Today’s guide is very tall, and very good at gorilla impressions. He tells us that we’ve been assigned the Sabyinyo group. They are one of a dozen gorilla families that have been habituated to humans, and that we will have to walk for about 90 minutes to see them.

It costs US$1500 to spend an hour with the gorillas, and only a set number of permits is issued each day, which makes this a form of luxury travel in its own right, one that gives back directly to local communities while safeguarding the conservation efforts. The Sabyinyo group is 19 strong, ranging in age from the oldest silverback, at 47, to one of the youngest gorillas, who is around two weeks old and clinging to its mother when we meet, in a tangled grove of nettles.

Our strictly enforced hour is everything I imagined it would be: enchanting, dramatic, occasionally comic – with an added frisson when, out in a clearing, we are mock-charged by a silverback as we turn to leave. Maybe he wants us to hang around; if so, it’s a feeling I share.

The history of Rwanda

All that effort made to preserve our animal cousins makes the events of 1994 seem still more dreadful. Each year 100 days of mourning start on April 7, when Rwandans pay their respects at genocide memorials scattered throughout the country.

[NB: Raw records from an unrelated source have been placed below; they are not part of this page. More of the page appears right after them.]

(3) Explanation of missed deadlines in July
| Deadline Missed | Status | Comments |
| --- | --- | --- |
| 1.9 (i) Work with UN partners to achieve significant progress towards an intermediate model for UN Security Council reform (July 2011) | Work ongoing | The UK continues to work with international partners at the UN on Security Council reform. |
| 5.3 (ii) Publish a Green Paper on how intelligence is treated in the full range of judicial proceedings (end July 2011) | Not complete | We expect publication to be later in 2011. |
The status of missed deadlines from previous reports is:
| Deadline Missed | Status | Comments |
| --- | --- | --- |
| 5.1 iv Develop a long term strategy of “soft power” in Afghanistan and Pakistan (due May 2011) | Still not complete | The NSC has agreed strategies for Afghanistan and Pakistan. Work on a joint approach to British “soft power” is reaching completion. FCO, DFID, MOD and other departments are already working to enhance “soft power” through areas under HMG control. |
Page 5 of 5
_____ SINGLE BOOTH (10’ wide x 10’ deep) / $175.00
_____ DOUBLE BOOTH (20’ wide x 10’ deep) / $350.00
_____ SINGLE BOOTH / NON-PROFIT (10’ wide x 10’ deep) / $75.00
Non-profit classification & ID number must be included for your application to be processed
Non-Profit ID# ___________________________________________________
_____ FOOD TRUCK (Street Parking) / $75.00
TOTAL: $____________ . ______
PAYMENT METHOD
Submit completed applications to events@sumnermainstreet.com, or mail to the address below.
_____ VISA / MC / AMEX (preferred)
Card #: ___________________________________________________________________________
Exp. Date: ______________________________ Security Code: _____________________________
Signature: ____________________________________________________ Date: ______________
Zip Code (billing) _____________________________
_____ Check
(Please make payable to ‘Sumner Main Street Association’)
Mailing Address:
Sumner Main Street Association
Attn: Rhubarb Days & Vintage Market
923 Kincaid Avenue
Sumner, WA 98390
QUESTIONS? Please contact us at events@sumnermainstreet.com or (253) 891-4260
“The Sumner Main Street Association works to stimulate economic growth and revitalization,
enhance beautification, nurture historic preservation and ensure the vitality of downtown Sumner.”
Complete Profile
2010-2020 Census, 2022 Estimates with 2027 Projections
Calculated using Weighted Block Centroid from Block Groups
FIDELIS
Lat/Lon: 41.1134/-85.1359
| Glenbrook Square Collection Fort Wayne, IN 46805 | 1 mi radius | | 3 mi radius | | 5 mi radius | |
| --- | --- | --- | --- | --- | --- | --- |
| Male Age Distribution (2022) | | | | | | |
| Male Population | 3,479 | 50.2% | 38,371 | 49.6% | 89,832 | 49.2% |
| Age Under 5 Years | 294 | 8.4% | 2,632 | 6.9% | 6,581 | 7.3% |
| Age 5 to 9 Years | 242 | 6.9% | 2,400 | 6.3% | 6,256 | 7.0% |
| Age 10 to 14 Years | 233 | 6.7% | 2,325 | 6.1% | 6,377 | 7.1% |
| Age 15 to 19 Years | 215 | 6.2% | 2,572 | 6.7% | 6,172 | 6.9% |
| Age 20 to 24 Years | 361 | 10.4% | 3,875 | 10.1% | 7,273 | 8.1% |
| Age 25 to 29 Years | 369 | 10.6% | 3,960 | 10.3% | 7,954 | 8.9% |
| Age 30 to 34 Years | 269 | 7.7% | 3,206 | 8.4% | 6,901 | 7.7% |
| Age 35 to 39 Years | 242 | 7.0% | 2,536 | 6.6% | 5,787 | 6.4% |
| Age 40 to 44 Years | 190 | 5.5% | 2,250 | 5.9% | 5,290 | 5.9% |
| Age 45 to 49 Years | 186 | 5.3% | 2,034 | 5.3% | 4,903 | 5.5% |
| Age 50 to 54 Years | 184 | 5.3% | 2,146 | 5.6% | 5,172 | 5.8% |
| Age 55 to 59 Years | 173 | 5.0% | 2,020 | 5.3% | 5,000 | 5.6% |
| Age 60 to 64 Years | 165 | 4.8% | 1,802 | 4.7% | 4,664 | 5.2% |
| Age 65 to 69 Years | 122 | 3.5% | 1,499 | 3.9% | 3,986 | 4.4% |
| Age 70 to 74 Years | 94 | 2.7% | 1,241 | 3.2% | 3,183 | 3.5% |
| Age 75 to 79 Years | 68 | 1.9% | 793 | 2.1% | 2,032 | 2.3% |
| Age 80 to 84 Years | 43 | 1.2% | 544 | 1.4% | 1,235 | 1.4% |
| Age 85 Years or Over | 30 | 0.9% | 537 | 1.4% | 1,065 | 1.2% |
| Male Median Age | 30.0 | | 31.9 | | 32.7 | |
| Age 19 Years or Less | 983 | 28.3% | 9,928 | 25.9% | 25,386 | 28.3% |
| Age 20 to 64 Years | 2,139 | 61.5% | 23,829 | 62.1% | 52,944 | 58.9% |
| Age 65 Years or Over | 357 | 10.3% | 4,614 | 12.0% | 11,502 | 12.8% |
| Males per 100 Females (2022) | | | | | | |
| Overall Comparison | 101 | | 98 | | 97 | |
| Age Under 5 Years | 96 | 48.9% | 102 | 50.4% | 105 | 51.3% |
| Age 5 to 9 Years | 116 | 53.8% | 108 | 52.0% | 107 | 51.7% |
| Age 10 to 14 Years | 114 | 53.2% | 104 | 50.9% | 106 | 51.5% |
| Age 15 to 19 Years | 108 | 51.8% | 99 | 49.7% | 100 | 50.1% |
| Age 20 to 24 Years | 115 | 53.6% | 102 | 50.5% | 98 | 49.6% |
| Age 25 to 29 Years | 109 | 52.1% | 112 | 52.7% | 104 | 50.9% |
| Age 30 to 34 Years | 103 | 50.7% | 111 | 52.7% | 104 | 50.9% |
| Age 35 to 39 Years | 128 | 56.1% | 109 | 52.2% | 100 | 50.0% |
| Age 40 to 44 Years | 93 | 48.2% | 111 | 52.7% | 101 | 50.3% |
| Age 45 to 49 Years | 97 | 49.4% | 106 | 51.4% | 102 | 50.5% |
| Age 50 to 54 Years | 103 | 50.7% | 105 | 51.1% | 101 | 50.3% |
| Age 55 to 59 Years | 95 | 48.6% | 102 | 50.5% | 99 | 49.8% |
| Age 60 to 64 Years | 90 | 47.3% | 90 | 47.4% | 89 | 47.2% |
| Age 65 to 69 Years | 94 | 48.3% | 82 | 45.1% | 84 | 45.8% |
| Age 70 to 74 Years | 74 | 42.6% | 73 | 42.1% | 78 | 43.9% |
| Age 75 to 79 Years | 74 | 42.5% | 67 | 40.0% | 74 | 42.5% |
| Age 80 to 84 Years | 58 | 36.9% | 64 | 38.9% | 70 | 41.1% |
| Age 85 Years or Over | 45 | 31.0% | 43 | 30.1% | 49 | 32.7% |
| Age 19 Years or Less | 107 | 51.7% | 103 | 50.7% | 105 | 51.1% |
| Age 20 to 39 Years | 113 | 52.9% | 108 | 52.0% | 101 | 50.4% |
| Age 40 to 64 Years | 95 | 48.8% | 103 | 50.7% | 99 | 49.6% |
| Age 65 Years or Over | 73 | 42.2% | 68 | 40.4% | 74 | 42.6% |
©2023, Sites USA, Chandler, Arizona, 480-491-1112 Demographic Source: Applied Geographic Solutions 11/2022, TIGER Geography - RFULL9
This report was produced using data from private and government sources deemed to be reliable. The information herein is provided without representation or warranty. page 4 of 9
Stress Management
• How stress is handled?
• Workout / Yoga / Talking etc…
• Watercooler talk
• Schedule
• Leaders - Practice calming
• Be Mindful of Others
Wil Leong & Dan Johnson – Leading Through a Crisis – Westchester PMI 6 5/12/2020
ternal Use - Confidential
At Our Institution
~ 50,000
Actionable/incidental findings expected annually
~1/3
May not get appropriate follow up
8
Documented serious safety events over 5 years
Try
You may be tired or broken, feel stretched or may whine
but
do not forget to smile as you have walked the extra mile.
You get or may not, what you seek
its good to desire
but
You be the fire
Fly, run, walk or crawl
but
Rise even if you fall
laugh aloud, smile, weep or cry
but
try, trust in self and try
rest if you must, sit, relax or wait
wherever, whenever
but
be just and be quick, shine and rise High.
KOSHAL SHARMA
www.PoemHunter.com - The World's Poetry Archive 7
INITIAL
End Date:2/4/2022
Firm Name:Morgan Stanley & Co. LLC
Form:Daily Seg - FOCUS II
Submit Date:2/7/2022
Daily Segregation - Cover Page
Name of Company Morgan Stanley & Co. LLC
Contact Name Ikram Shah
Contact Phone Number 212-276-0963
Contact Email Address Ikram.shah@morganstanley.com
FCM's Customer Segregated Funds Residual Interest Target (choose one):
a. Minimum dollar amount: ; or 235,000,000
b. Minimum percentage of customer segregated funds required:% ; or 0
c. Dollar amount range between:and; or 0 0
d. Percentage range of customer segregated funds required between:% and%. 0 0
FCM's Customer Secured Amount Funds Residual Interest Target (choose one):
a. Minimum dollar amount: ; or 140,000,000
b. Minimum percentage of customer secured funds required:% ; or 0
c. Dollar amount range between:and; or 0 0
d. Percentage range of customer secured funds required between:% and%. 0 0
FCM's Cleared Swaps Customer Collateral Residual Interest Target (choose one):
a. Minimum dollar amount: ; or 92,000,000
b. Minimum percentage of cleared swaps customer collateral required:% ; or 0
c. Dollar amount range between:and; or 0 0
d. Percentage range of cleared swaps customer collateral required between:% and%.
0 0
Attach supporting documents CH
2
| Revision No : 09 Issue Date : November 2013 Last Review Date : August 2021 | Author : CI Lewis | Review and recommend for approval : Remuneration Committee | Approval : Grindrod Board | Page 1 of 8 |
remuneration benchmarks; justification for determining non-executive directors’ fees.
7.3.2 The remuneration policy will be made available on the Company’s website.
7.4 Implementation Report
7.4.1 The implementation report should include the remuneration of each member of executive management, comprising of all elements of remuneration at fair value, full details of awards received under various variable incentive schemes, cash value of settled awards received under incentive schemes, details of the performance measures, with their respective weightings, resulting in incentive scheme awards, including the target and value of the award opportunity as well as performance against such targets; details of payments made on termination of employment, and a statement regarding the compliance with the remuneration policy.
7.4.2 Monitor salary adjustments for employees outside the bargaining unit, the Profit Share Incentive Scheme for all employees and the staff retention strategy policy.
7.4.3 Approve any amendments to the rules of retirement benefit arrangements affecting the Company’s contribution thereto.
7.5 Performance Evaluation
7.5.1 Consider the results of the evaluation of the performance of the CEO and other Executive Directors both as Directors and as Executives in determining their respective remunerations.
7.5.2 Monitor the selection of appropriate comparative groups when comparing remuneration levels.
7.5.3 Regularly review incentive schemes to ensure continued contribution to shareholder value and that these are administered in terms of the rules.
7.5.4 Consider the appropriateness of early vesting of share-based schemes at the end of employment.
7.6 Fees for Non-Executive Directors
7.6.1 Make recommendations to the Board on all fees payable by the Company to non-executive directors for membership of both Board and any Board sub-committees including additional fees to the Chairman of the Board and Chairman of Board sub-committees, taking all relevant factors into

At a former technical college at Murambi, 50,000 Tutsi were slaughtered over a three-day period. It’s a stark, awful place. After an unblinking historical overview, I am taken by Liliane Musabyemariya, the memorial manager, to a series of outhouses behind the college that were originally intended as dormitories. Now the dead rest here.

The rooms contain hundreds of human skulls, arranged neatly on wooden shelves, bones are stacked in piles, and – just as harrowing – there are piles of the clothes worn by victims when they were thrown into communal graves. Most visitors are prepared to witness the contents of one of the buildings, Liliane tells me, but many, she says, cannot visit a second or third. Torn between a horrific sense that to continue would be morbid and to give up would be disrespectful, I confess that I can manage no more.

Best to look to the future. We get to the end of our tour, and I probably shouldn’t ask, but I do; it seems to matter, suddenly. “Are you Tutsi or Hutu?”

Liliane pauses, looks me straight in the eye: “It’s not written on our identity cards any longer; there is no distinction. I am Rwandan.”